Nehoda – But Anyways…. The debut studio album from the Nashville rock trio.
Release Date: 2nd October 2020
Patrick Nehoda is a 6’ 7” ex-firefighter, formerly based in Seattle but now working out of Nashville. The music he makes sure matches the expectation that such a background conjures up.
His music is grungy yet melodic, sometimes poppy, sometimes bluesy, sometimes reaching out to Americana but always underpinned by fuzzy, ominous, heavy-laden guitar, and topped by a sonorous but tuneful voice. On But Anyways… Patrick is ably supported by Jeremy Gill on drums and Grayson Papa on bass and, together, they’ve produced an album of great variety.
There’s nothing really complex here, just a lot of well-played and well-produced tunes, lots of old-fashioned riffing and one or two pretty memorable moments. If you still need a clue to the musical flavour of the album, the nearest comparisons are probably Neil Young with Crazy Horse or The Foo Fighters.
The album gets off to a breezy start with I Don’t Know. A serving of simple riffage that delivers a classically structured heavy rock song, setting the theme for much of what is to come. Lies is slower, tuneful and plaintive, that is, until the full band kick in 2/3 of the way through, then we’re rocking again. Shakey Pop does what it says on the tin. It’s a joyous, almost poppy indie rocker that invokes images of a packed and jumping concert audience. Walk Away is a more rootsy offering, the album’s closest take on classic Americana and probably the most obviously melodic of the collection. Afterglow is built upon a nice, slow, riff that builds excitingly to morph into a satisfyingly rocky coda.
For me, the standout tracks are Devil’s Bitch, an ominous tale told over a plodding, ponderous backing that gets louder and grungier as the song progresses until it surrenders itself to full-bore heavy metal that recalls early 70s Black Sabbath; But Anyways… (the title track) is a tuneful and eventually anthemic centrepiece and Just Another Season builds solidly and dramatically to the climax in which Patrick repeatedly screams “Why, why do I ever try?” Passion and tenderness are laced liberally over each of these songs, in pretty well equal measures.
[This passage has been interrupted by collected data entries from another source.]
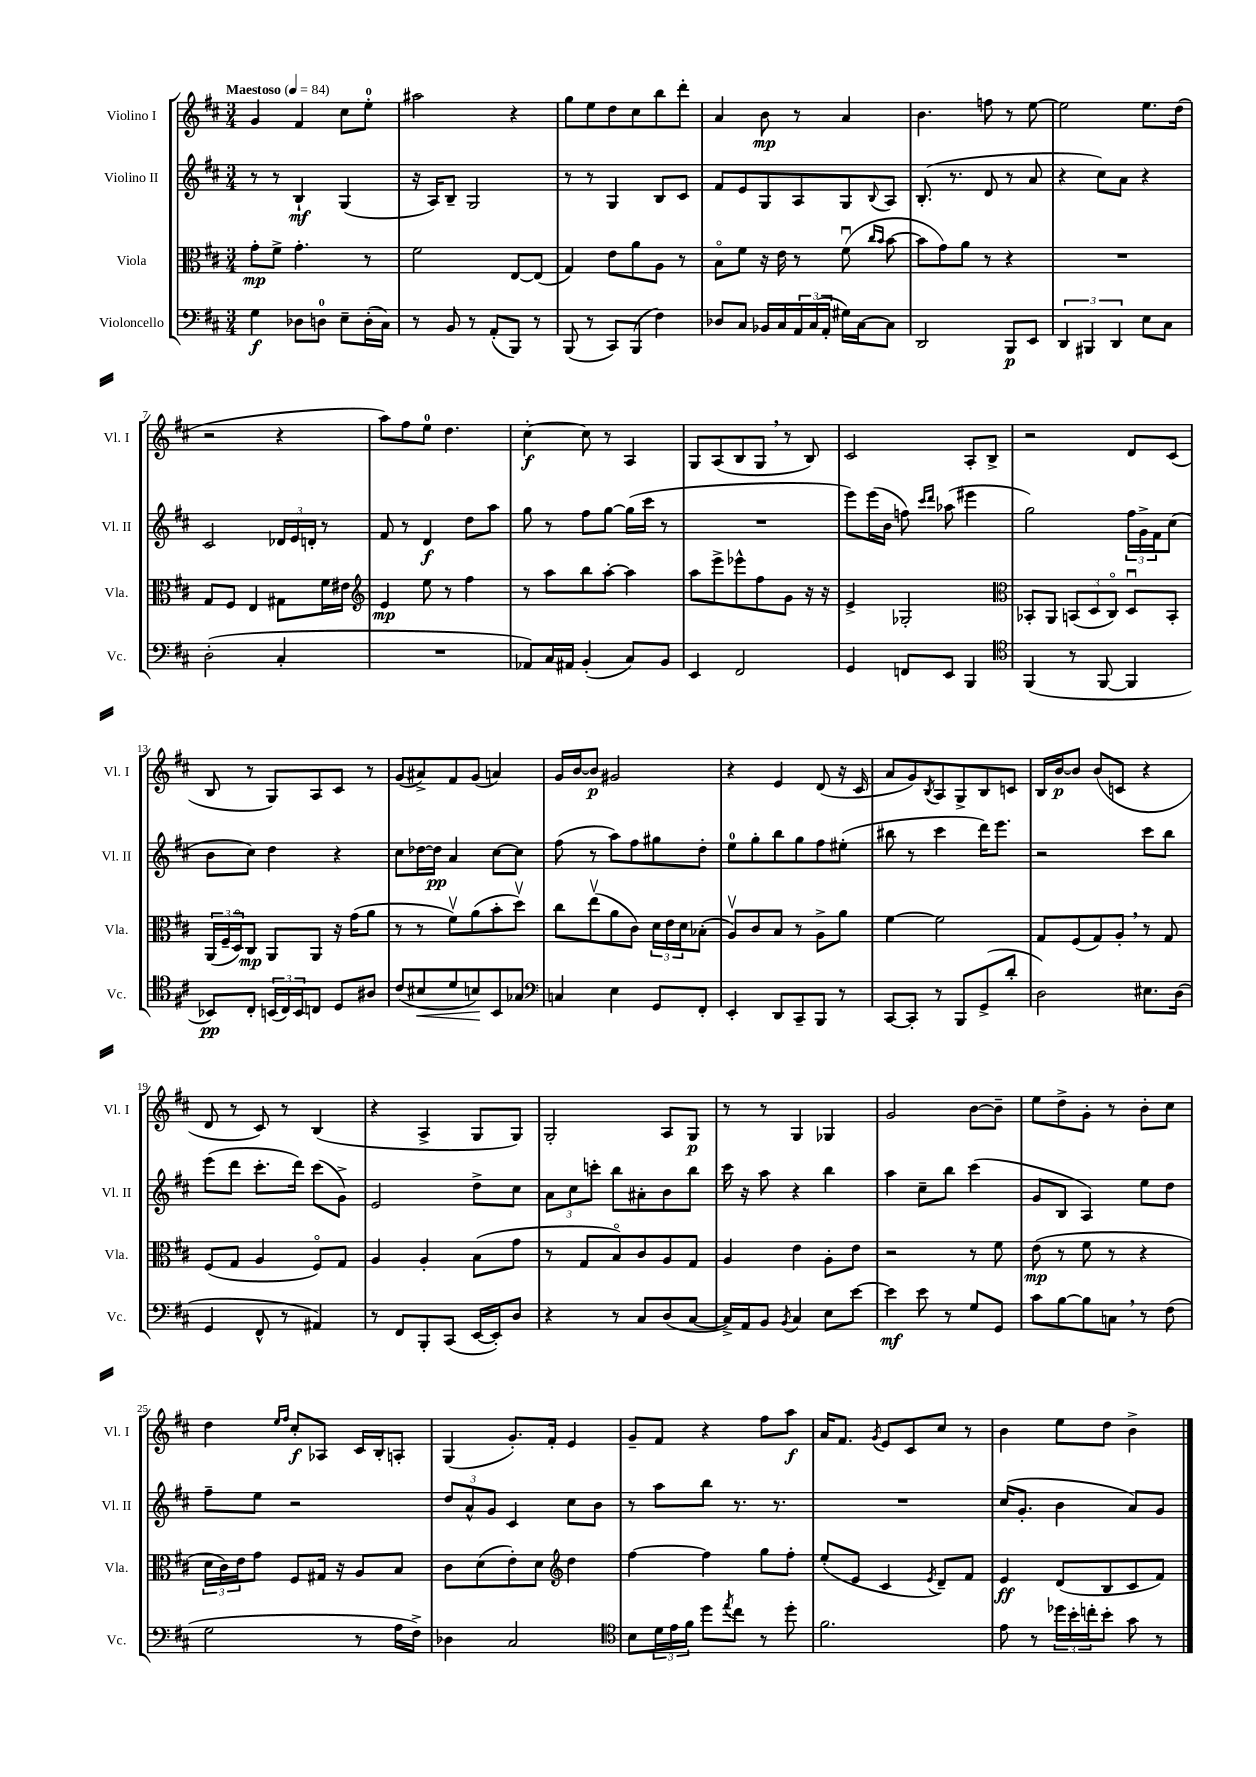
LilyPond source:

<<
\new StaffGroup <<
\new Staff = "s0" \with { instrumentName = "Violino I" shortInstrumentName = "Vl. I" } {
    \clef treble \key d \major \numericTimeSignature \time 3/4 \tempo "Maestoso" 4 = 84
    g'4 fis'4 cis''8 e''8-0-. |
    ais''2 r4 |
    g''8 e''8 d''8 cis''8 b''8 d'''8-. |
    a'4 b'8\mp r8 a'4 |
    b'4. f''8 r8 e''8~ |
    e''2 e''8. d''16( |
    r2 r4 |
    a''8) fis''8 e''8-0 d''4. |
    cis''4~-.\f cis''8 r8 a4 |
    g8 a8( b8 g8 \breathe r8 b8) |
    cis'2 a8-. b8-> |
    r2 d'8 cis'8( |
    b8 r8 g8) a8 cis'8 r8 |
    g'8( ais'8->) fis'8 g'8( a'4) |
    g'16 b'16~ b'8\p gis'2 |
    r4 e'4 d'8( r16 cis'16 |
    a'8 g'8) \acciaccatura { b8 } a8 g8-> b8 c'8 |
    b16 b'16~\p b'8 b'8( c'8 r4 |
    d'8 r8 cis'8) r8 b4( |
    r4 a4-> g8 g8) |
    g2-. a8 g8\p |
    r8 r8 g4 ges4 |
    g'2 b'8~ b'8-- |
    e''8 d''8-> g'8-. r8 b'8-. cis''8 |
    d''4 \grace { e''16 fis''16 } cis''8-.\f aes8 cis'16 b16-. a8-. |
    g4( g'8.-.) fis'16-. e'4 |
    g'8-- fis'8 r4 fis''8 a''8\f |
    a'16 fis'8. \acciaccatura { g'8 } e'8 cis'8 cis''8 r8 |
    b'4 e''8 d''8 b'4-> \bar "|." |
}
\new Staff = "s1" \with { instrumentName = "Violino II" shortInstrumentName = "Vl. II" } {
    \clef treble \key d \major \numericTimeSignature \time 3/4
    r8 r8 b4-!\mf g4( |
    r16 a16) b8-- g2 |
    r8 r8 g4 b8 cis'8 |
    fis'8 e'8 g8 a8 g8 \appoggiatura { b8 } a8 |
    b8.-.( r8. d'8 r8 a'8 |
    r4 cis''8) a'8 r4 |
    cis'2 \tuplet 3/2 { des'16 e'16 d'16-. } r8 |
    fis'8 r8 d'4\f d''8 a''8 |
    g''8 r8 fis''8 g''8~ g''16( cis'''16 r8 |
    R2. |
    e'''8) e'''16( b'16 f''8) \grace { cis'''16 d'''16 } aes''8( eis'''4 |
    g''2) \tuplet 3/2 { fis''16 g'16-> fis'16 } cis''8( |
    b'8 cis''8) d''4 r4 |
    cis''8 des''16~ des''16\pp a'4 cis''8~ cis''8 |
    fis''8( r8 a''8) fis''8 gis''8 d''8-. |
    e''8-0 g''8-. b''8 g''8 fis''8 eis''8-.( |
    bis''8 r8 cis'''4 d'''16) e'''8. |
    r2 cis'''8 b''8 |
    e'''8( d'''8 cis'''8.-. d'''16) cis'''8( g'8->) |
    e'2 d''8-> cis''8 |
    \tuplet 3/2 { a'8 cis''8 c'''8-. } b''8 ais'8-. b'8 b''8 |
    cis'''16 r16 a''8 r4 b''4 |
    a''4 cis''8-- b''8 cis'''4( |
    g'8 b8 a4) e''8 d''8 |
    fis''8-- e''8 r2 |
    \tuplet 3/2 { d''8 a'8-^ g'8 } cis'4 cis''8 b'8 |
    r8 a''8 b''8 r8. r8. |
    R2. |
    cis''16( g'8.-. b'4 a'8) g'8 \bar "|." |
}
\new Staff = "s2" \with { instrumentName = "Viola" shortInstrumentName = "Vla." } {
    \clef alto \key d \major \numericTimeSignature \time 3/4
    g'8-.\mp fis'8-> g'4.-. r8 |
    fis'2 e8~ e8( |
    g4) e'8 a'8 a8 r8 |
    b8\flageolet fis'8 r16 e'16 r8 fis'8\downbow( \grace { cis''16 b'16 } b'8~ |
    b'8 g'8) a'8 r8 r4 |
    R2. |
    g8 fis8 e4 gis8 fis'16 eis'16 |
    \clef treble e'4\mp e''8 r8 fis''4 |
    r8 a''8 b''8 a''8~-. a''4 |
    a''8 e'''8-> ees'''8-^ fis''8 g'8 r16 r16 |
    e'4-> ges2-. |
    \clef alto bes,8-. a,8 \tuplet 3/2 { b,8( d8 cis8\flageolet) } d8\downbow b,8-. |
    \tuplet 3/2 { a,16( fis16-- d16\flageolet) } cis8\mp a,8 a,8 r16 g'16( a'8 |
    r8 r8 fis'8\upbow) a'8( b'8-. d''8\upbow) |
    cis''8 e''8\upbow( a'8 cis'8) \tuplet 3/2 { d'16 e'16 d'16 } bes8-.( |
    a8\upbow) cis'8 b8 r8 a8-> a'8 |
    fis'4~ fis'2 |
    g8 fis8( g8) a8-. \breathe r8 g8 |
    fis8( g8 a4 fis8\flageolet) g8 |
    a4 a4-. b8( g'8 |
    r8 g8 b8\flageolet) cis'8 a8 g8 |
    a4 e'4 a8-. e'8 |
    r2 r8 fis'8 |
    e'8\mp( r8 fis'8 r8 r4 |
    \tuplet 3/2 { d'16 cis'16) e'16 } g'8 fis8 gis16 r16 a8 b8 |
    cis'8 d'8( e'8-.) d'8 \clef treble d''4 |
    fis''4~ fis''4 g''8 fis''8-. |
    e''8-.( e'8 cis'4 \acciaccatura { e'8 } d'8--) fis'8 |
    e'4\ff d'8( b8 cis'8 fis'8) \bar "|." |
}
\new Staff = "s3" \with { instrumentName = "Violoncello" shortInstrumentName = "Vc." } {
    \clef bass \key d \major \numericTimeSignature \time 3/4
    g4\f des8 d8-0 e8-- d16-.( cis16) |
    r8 b,8 r8 a,8-.( b,,8) r8 |
    b,,8( r8 cis,8) b,,8( fis4) |
    des8 cis8 bes,16 cis16 \tuplet 3/2 { a,16 cis16( a,16-. } gis16) cis16~ cis8 |
    d,2 b,,8\p e,8 |
    \tuplet 3/2 { d,4 bis,,4 d,4 } e8 cis8 |
    d2-.( cis4-. |
    R2. |
    aes,8) cis16 ais,16 b,4-.( cis8) b,8 |
    e,4 fis,2 |
    g,4 f,8 e,8 b,,4 |
    \clef tenor fis,4( r8 fis,8~ fis,4 |
    bes,8\pp) cis8-. \tuplet 3/2 { b,16( cis16) b,16 } c8 d8 ais8 |
    cis'8( bis8\< d'8 b8\!) b,8 ges8 |
    \clef bass c4 e4 g,8 fis,8-. |
    e,4-. d,8 cis,8-- b,,8 r8 |
    cis,8~ cis,8-. r8 b,,8 g,8->( d'8-. |
    d2) eis8. d16( |
    g,4 fis,8-^ r8 ais,4) |
    r8 fis,8 b,,8-. cis,8( e,16~ e,16-.) d8 |
    r4 r8 cis8 d8( cis8~ |
    cis16->) a,16 b,8 \acciaccatura { b,8 } cis4 e8 e'8~ |
    e'4\mf e'8 r8 g8 g,8 |
    cis'8 b8~ b8 c8 \breathe r8 fis8( |
    g2 r8 a16 fis16->) |
    des4 cis2 |
    \clef tenor b8 \tuplet 3/2 { d'16 e'16 fis'16 } d''8 \acciaccatura { e''8 } cis''8 r8 d''8-. |
    fis'2. |
    e'8 r8 \tuplet 3/2 { des''16 b'16-. c''16-. } b'8-. g'8 r8 \bar "|." |
}
>>
>>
The album concludes with Please Don’t Go. Perhaps the tenderest song on the album, tuneful and impassioned and an excellent way to close off a fascinating album.
It is clear that significant effort and thought has been put into achieving the clean production standards that are a feature of But Anyways…. The guitar, drums and bass are in perfect balance. Quite an achievement as the album has apparently been recorded using live tracking, no overdubs and no edits, with the intention of delivering a sound that is as close to the band’s live experience as possible – and it’s worked!